* [Text]:
· · · · ·

With all of this, we have an oddity:  a historical that I actually enjoyed.  It doesn’t rise to the level of the great tragedies or even comedies, and I don’t think it is as good as “Julius Caesar”, but the connection it forms to the characters finally hits what a historical should be focusing on and creates a play that actually can indeed stand the test of time.  You don’t need to know these events in detail or have an emotional connection to them to feel for the characters and so be interested in how it all works out, which is rare for the historicals.  Henry also plays a bigger role in the play that is titled with his name which happened in “Antony and Cleopatra”, but the difference there is that the title characters aren’t sympathetic while Henry is more so and so far less annoying.  So the last play is, for me, a surprisingly interesting and enjoyable play, even more so because it is in a category that I haven’t enjoyed throughout this process.

Which leads into the last set of things to read:  the poetry.  I am not a fan of poetry, but I will read all the poems and talk about what I thought of them next time.

Thoughts on “The Tempest”

January 18, 2023

As I’ve commented on before, I reinvented the wheel in discovering that there are three broad categories of Shakespearean plays — comedy, drama and historical — and that some plays don’t seem to fit into those categories all that neatly and so are considered “problematic”.  So as I’ve gone along I’ve been following that classification scheme — as since I tend to like the dramas, find the comedies hit and miss, and dislike the historicals it’s a useful and interesting categorization to make — and have myself noted that while each category did seem to have certain traits some of the plays seem to mix traits from various categories.  I’ve been avoiding looking at what the “experts” say because I’ve wanted to just come up with it on my own and wasn’t all that interested in checking myself against them except in cases where I wanted to make sure that I wasn’t missing something (usually with the comedies since it having what I thought was a more dramatic theme or my not finding it all that funny doesn’t mean that it wasn’t meant to be a comedy).

“The Tempest” hit the “problematic” category for me.  For the most part, it seems to be a fairly standard drama about the former advisor of a city, Prospero, who has learned magic and creates a storm when the people who exiled him are sailing by to get his revenge on them, while also arranging for a husband for his daughter.  For the most part, the play seems to play this all straight.  However, there are a number of scenes, especially between a couple of the advisors, that fit the structure of Shakespeare’s comedies, mostly by having the characters engage in banter and in commenting on things that are going on.  When I went to look it up, it turns out that this is indeed one of the problematic plays precisely because of that mix, and experts have invented a category of “romances” for these sorts of plays, but I personally don’t think that fits because the romance is actually a minor part of the play, and so it would work, for me, as a general drama.

· · · · ·

* [Material shown]:

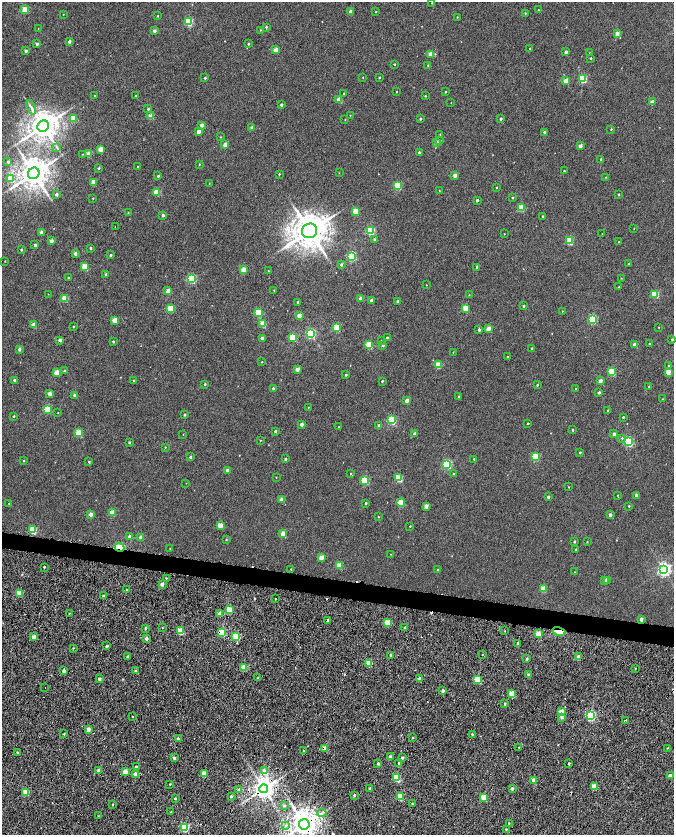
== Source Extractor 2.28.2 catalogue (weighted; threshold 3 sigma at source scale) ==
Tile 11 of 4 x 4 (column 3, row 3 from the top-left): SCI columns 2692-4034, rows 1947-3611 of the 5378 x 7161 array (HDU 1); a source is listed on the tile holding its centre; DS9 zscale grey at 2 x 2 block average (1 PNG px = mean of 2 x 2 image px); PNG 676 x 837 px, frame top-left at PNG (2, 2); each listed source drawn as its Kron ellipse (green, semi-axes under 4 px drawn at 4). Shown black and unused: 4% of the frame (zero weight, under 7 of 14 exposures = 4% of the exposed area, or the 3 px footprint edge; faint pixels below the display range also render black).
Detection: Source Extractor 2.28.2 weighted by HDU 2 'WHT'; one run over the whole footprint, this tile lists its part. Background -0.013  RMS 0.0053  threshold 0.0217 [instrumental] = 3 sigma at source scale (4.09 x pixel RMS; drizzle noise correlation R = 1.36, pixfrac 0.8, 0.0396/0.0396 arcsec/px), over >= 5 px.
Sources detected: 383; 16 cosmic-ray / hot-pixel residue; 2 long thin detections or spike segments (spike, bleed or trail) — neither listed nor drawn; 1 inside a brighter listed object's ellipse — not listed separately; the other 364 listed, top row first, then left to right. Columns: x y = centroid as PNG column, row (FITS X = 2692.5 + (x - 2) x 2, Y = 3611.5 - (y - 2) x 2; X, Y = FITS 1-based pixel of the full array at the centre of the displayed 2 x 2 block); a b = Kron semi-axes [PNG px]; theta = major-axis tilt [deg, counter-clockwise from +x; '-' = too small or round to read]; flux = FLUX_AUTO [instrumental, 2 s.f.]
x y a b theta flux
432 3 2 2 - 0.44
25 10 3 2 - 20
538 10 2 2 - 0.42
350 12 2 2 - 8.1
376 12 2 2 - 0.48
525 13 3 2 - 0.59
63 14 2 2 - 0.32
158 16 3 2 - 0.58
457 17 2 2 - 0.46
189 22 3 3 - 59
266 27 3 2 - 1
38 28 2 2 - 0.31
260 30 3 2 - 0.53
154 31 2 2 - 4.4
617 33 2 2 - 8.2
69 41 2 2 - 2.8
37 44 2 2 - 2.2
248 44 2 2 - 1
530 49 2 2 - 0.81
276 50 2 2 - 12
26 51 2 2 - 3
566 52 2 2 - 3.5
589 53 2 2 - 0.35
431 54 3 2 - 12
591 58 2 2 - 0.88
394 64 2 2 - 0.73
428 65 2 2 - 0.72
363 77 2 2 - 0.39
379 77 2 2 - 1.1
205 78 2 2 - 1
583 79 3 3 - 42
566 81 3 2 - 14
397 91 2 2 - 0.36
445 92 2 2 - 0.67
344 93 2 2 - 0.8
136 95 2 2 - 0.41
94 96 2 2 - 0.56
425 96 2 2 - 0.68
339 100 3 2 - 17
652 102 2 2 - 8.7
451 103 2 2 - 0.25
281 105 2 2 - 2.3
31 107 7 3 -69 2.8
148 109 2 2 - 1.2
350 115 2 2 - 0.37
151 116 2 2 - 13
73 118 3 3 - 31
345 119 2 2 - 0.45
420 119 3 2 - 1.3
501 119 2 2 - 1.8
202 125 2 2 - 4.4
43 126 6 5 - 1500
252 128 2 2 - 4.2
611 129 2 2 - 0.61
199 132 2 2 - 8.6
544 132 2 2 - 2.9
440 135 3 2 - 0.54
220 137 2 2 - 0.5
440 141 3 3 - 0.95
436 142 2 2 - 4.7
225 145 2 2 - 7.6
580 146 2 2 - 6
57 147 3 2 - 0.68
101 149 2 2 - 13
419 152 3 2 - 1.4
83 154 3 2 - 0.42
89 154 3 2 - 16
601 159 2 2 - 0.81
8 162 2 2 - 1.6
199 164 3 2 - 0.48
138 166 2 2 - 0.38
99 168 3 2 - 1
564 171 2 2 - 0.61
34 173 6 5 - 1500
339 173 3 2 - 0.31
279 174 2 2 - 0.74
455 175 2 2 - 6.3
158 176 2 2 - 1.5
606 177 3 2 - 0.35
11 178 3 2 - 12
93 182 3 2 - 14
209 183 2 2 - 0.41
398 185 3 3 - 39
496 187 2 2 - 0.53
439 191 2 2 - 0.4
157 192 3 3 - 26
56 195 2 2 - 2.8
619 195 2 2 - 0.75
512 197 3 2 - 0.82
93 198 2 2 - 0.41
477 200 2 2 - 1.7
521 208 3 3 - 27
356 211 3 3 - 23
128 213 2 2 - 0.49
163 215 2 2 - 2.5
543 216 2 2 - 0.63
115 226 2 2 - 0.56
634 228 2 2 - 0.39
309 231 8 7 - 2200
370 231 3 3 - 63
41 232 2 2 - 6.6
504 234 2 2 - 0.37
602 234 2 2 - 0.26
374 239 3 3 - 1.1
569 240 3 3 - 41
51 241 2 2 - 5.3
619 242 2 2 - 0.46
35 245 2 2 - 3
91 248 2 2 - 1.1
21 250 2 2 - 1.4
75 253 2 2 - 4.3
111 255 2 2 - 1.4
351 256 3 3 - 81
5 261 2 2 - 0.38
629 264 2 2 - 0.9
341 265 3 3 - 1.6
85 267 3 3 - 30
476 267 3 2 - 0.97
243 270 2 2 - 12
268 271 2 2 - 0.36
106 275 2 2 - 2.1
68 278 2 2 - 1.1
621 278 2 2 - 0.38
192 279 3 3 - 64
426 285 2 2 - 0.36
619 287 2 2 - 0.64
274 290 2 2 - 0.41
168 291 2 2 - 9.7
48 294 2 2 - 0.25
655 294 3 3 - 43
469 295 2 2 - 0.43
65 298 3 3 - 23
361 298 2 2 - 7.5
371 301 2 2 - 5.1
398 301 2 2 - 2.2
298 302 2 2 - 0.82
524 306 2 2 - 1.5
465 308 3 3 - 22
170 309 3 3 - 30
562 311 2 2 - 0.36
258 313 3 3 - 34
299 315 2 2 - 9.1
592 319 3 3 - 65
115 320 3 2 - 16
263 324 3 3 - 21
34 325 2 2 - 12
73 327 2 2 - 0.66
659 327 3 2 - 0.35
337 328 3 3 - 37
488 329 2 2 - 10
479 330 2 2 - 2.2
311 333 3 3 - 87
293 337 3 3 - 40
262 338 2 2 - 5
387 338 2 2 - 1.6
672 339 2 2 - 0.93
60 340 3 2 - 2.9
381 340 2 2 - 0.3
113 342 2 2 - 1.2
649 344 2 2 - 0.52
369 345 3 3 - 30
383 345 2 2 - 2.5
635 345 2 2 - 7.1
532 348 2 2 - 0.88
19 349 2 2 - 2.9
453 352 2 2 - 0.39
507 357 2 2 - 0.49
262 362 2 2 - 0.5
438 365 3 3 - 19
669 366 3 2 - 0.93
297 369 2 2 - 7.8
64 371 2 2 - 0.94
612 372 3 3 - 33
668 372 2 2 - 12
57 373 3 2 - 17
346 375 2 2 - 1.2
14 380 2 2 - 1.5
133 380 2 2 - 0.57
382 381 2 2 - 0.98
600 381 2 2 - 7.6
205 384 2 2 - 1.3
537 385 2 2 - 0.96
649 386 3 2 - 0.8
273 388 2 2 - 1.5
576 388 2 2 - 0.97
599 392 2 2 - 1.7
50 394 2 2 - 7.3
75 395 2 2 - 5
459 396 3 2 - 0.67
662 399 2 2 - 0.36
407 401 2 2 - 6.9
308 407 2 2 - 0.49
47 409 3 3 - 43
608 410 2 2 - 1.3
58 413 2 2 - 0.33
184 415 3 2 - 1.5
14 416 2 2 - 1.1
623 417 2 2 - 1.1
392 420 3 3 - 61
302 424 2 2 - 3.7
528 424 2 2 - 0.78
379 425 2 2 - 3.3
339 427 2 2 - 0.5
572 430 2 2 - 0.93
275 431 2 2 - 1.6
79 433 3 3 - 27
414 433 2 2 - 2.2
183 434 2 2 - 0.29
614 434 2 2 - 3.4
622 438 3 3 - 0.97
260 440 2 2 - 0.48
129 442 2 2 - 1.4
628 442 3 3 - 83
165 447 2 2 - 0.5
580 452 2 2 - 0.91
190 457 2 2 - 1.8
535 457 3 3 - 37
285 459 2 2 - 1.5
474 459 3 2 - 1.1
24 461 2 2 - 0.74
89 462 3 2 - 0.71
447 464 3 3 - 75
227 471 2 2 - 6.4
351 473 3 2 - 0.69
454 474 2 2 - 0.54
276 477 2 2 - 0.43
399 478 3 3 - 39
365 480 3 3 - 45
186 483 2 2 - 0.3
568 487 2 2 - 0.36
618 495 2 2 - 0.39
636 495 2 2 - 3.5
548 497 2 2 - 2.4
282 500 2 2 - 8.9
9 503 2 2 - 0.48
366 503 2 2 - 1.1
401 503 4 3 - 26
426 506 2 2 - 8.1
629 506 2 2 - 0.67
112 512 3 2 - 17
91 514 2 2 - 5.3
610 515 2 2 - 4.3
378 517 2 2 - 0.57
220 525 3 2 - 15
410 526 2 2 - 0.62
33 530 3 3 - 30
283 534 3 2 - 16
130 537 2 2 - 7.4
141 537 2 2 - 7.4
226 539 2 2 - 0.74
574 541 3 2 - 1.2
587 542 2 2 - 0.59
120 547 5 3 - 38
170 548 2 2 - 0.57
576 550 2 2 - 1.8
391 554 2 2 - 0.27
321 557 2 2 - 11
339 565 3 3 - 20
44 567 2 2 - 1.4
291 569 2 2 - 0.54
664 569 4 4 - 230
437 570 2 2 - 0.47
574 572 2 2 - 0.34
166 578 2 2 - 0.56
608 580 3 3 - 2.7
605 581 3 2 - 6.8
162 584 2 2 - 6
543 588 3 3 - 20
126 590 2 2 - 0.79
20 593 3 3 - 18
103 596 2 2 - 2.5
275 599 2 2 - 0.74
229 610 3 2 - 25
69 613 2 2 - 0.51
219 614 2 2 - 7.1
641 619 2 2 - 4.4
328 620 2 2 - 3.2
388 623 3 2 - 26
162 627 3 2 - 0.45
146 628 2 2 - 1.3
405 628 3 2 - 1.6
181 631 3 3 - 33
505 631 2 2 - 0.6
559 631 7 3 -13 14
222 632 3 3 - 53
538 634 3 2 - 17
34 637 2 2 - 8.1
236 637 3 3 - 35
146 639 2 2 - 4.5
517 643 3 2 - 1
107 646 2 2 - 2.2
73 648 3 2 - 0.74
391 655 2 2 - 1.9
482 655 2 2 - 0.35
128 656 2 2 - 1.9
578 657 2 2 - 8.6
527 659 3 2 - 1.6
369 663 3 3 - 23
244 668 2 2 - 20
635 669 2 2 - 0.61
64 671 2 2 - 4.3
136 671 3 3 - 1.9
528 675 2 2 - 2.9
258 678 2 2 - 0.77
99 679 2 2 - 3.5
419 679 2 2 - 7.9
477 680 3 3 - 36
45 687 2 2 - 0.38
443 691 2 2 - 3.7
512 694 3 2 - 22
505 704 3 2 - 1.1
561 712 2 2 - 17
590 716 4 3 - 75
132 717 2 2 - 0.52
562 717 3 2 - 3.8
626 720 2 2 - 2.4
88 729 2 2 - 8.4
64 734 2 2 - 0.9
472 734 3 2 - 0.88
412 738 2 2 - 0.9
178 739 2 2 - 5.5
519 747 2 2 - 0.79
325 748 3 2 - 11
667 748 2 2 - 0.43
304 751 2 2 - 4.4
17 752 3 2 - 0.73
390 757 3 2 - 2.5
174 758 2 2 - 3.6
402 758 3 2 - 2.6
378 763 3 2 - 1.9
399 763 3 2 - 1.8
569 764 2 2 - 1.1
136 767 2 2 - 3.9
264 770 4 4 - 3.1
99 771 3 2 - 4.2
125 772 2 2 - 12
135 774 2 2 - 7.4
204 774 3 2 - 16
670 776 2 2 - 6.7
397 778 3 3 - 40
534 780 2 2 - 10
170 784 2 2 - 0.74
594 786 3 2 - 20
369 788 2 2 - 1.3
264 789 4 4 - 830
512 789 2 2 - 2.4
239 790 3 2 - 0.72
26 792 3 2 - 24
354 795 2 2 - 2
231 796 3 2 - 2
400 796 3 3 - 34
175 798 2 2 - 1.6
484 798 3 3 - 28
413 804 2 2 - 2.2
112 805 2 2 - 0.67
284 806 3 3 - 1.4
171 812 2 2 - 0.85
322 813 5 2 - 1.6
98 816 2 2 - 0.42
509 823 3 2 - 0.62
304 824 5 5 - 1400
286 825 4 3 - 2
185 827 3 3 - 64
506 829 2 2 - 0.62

· · · · ·

* [Actions to take]:
(a) Output the stretch of the records from their start through the line containing "Detection: Source Extractor", leaving out the pictures and keeping each line unchanged.
(b) Write the next part of the text on Shakespeare's plays, picking up after its final sentence.
The records are unrelated to the text.

* [Written responses]:
(a)
== Source Extractor 2.28.2 catalogue (weighted; threshold 3 sigma at source scale) ==
Tile 11 of 4 x 4 (column 3, row 3 from the top-left): SCI columns 2692-4034, rows 1947-3611 of the 5378 x 7161 array (HDU 1); a source is listed on the tile holding its centre; DS9 zscale grey at 2 x 2 block average (1 PNG px = mean of 2 x 2 image px); PNG 676 x 837 px, frame top-left at PNG (2, 2); each listed source drawn as its Kron ellipse (green, semi-axes under 4 px drawn at 4). Shown black and unused: 4% of the frame (zero weight, under 7 of 14 exposures = 4% of the exposed area, or the 3 px footprint edge; faint pixels below the display range also render black).
Detection: Source Extractor 2.28.2 weighted by HDU 2 'WHT'; one run over the whole footprint, this tile lists its part. Background -0.013  RMS 0.0053  threshold 0.0217 [instrumental] = 3 sigma at source scale (4.09 x pixel RMS; drizzle noise correlation R = 1.36, pixfrac 0.8, 0.0396/0.0396 arcsec/px), over >= 5 px.

(b)
At least part of the reason for that is that those scenes are, for me, the worst parts of the play.  The characters aren’t particularly interesting and their plots aren’t that interesting either.  There is an interesting thing to come out of those plots which is a plot against the ruler that Prospero wants revenge on, but other than foiling that the plot doesn’t really have much of an impact on anything else.  So because the banter is neither all that funny in and of itself and doesn’t tie into the rest of the play all that well, it almost seems like comic relief that comes at a time when we didn’t need comic relief, and so it seems a bit pointless.

The main plot is better, mostly because the characters are more interesting.  While there are hints that Prospero might be a sinister character — Caliban accuses him of being a tough master and the spirit Prospero uses for most of his schemes asks him to keep his promise but there are hints that Prospero might not — we quickly learn from the asides that he is, himself, fairly honourable and even though he is seeking revenge he treats everyone else well, and notes that for Caliban he was the son of an evil witch who enslaved everyone and after defeating the witch he kept Caliban with them until Caliban attacked his daughter Miranda.  Thus, he’s a sympathetic character, and even though he treats the son of the ruler harshly he explicitly comments that he’s doing that to make the son earn his relationship with Miranda because if someone has to earn something they appreciate it more.  Ultimately, at the end he keeps his promises and frees everyone from the island, but this isn’t a twist in the story but something that we can see, given his character, that he would indeed do.  Also, Miranda and the ruler’s son are both sympathetic and nice and so we are happy to see them get together at the end and so for Prospero’s plans to succeed.  He does have to give up using a spell on the son and, as noted, his revenge, but we can see that this fits in with his character.

For me, this isn’t going to be one of the classic plays, and I did find the banter to not be very interesting, but overall the play was entertaining and worked relatively well.  It’s a breath of fresh air from the last few plays that I didn’t find to be all that good, even as it doesn’t have the character of the earlier and classic plays.

The last play in my collection is “King Henry the Eighth”, which is … a historical.  Which is a category that I haven’t cared much for.  So I’m not holding out much hope that the collection will end on a high note.

Thoughts on “The Winter’s Tale”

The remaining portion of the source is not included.